→ **Aufgabe 1**: Wiederhole wörtlich den Teil der Einträge, der mit dem ersten Eintrag beginnt und mit der Zeile endet, die „Natalia Koch Rohde | Singles Rank: 36 -> 20“ enthält. Beide Grenzen gehören dazu.

——————————

Migros und Nahost«Israel» allein reicht nicht mehr
Die Migros gibt sich politisch: Ab 2013 müssen Waren, die aus den von Israel besetzten palästinensischen Gebieten stammen, auch als solche deklariert werden.

Ein Palästinenser im besetzten Gebiet pflanzt sie an, im Migros werden sie verkauft: Diese Ware muss jetzt deklariert werden.
Wie andere Grossverteiler führt auch die Migros eine Reihe von Produkten, die aus den von Israel besetzten palästinensischen Gebieten stammen. Darunter sind etwa Datteln, Kartoffeln, Früchte, Küchenkräuter oder Soda Club-Geräte. Deren Herkunft soll in Zukunft deklariert werden.

——————————

→ **Aufgabe 2**: Schreibe den Textauszug über die Herkunftsdeklaration bei der Migros vollständig und unverändert ab.

——————————

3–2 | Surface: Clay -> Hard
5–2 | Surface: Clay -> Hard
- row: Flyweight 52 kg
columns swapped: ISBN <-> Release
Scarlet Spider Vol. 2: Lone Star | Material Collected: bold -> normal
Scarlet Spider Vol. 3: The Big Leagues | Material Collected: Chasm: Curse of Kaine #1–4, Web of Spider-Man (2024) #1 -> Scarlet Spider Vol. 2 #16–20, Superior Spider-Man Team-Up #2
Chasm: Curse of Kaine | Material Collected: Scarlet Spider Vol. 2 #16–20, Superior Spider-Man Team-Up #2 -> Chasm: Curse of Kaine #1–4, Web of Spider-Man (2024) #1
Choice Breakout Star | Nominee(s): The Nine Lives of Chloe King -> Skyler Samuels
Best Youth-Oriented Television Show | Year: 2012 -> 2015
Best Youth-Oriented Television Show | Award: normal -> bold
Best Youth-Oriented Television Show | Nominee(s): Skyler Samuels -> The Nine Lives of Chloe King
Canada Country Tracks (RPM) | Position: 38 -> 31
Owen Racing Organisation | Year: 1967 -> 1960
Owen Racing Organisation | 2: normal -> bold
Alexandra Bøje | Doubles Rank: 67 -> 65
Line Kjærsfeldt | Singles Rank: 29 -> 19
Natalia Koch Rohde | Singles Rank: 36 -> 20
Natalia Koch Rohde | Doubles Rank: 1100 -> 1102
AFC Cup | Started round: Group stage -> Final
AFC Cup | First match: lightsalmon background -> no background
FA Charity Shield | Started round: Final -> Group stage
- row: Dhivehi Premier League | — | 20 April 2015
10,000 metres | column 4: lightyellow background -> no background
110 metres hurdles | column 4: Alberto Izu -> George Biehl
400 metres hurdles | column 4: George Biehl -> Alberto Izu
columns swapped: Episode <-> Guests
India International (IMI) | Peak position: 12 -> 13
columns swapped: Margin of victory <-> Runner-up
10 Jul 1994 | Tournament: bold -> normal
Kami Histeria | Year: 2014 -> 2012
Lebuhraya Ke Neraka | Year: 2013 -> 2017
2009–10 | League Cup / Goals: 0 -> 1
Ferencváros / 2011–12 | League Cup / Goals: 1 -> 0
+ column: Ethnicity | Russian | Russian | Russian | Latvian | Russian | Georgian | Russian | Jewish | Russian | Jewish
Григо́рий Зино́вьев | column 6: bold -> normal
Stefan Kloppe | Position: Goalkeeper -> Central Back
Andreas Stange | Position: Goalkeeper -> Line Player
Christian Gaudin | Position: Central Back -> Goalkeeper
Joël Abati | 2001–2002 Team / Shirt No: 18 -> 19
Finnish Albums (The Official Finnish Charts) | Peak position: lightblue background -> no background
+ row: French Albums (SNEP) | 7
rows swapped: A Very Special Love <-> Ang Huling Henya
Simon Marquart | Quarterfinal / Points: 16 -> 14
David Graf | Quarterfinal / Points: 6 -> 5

——————————

→ **Korrekte Ausgabe 1**:
3–2 | Surface: Clay -> Hard
5–2 | Surface: Clay -> Hard
- row: Flyweight 52 kg
columns swapped: ISBN <-> Release
Scarlet Spider Vol. 2: Lone Star | Material Collected: bold -> normal
Scarlet Spider Vol. 3: The Big Leagues | Material Collected: Chasm: Curse of Kaine #1–4, Web of Spider-Man (2024) #1 -> Scarlet Spider Vol. 2 #16–20, Superior Spider-Man Team-Up #2
Chasm: Curse of Kaine | Material Collected: Scarlet Spider Vol. 2 #16–20, Superior Spider-Man Team-Up #2 -> Chasm: Curse of Kaine #1–4, Web of Spider-Man (2024) #1
Choice Breakout Star | Nominee(s): The Nine Lives of Chloe King -> Skyler Samuels
Best Youth-Oriented Television Show | Year: 2012 -> 2015
Best Youth-Oriented Television Show | Award: normal -> bold
Best Youth-Oriented Television Show | Nominee(s): Skyler Samuels -> The Nine Lives of Chloe King
Canada Country Tracks (RPM) | Position: 38 -> 31
Owen Racing Organisation | Year: 1967 -> 1960
Owen Racing Organisation | 2: normal -> bold
Alexandra Bøje | Doubles Rank: 67 -> 65
Line Kjærsfeldt | Singles Rank: 29 -> 19
Natalia Koch Rohde | Singles Rank: 36 -> 20

→ **Korrekte Ausgabe 2**:
Migros und Nahost«Israel» allein reicht nicht mehr
Die Migros gibt sich politisch: Ab 2013 müssen Waren, die aus den von Israel besetzten palästinensischen Gebieten stammen, auch als solche deklariert werden.

Ein Palästinenser im besetzten Gebiet pflanzt sie an, im Migros werden sie verkauft: Diese Ware muss jetzt deklariert werden.
Wie andere Grossverteiler führt auch die Migros eine Reihe von Produkten, die aus den von Israel besetzten palästinensischen Gebieten stammen. Darunter sind etwa Datteln, Kartoffeln, Früchte, Küchenkräuter oder Soda Club-Geräte. Deren Herkunft soll in Zukunft deklariert werden.